• _Your instructions_
With the pictures set aside, write out all of the data exactly as it stands.
┌──
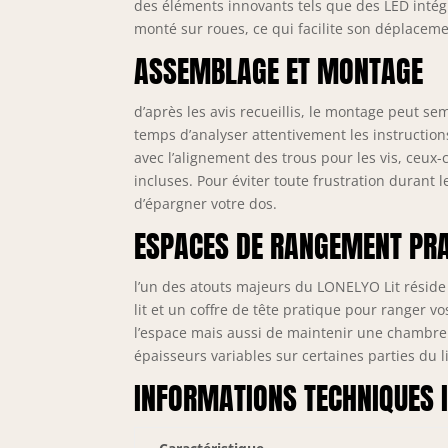
des éléments innovants tels que des LED intégré
monté sur roues, ce qui facilite son déplace
ASSEMBLAGE ET MONTAGE
d’après les avis recueillis, le montage peut s
temps d’analyser attentivement les instructions
avec l’alignement des trous pour les vis, ceux-ci
incluses. Pour éviter toute frustration durant l
d’épargner votre dos.
ESPACES DE RANGEMENT PR
l’un des atouts majeurs du LONELYO Lit réside
lit et un coffre de tête pratique pour ranger 
l’espace mais aussi de maintenir une chambr
épaisseurs variables sur certaines parties du li
INFORMATIONS TECHNIQUES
└──
• _Your solution_
des éléments innovants tels que des LED intégré
monté sur roues, ce qui facilite son déplace
ASSEMBLAGE ET MONTAGE
d’après les avis recueillis, le montage peut s
temps d’analyser attentivement les instructions
avec l’alignement des trous pour les vis, ceux-ci
incluses. Pour éviter toute frustration durant l
d’épargner votre dos.
ESPACES DE RANGEMENT PR
l’un des atouts majeurs du LONELYO Lit réside
lit et un coffre de tête pratique pour ranger 
l’espace mais aussi de maintenir une chambr
épaisseurs variables sur certaines parties du li
INFORMATIONS TECHNIQUES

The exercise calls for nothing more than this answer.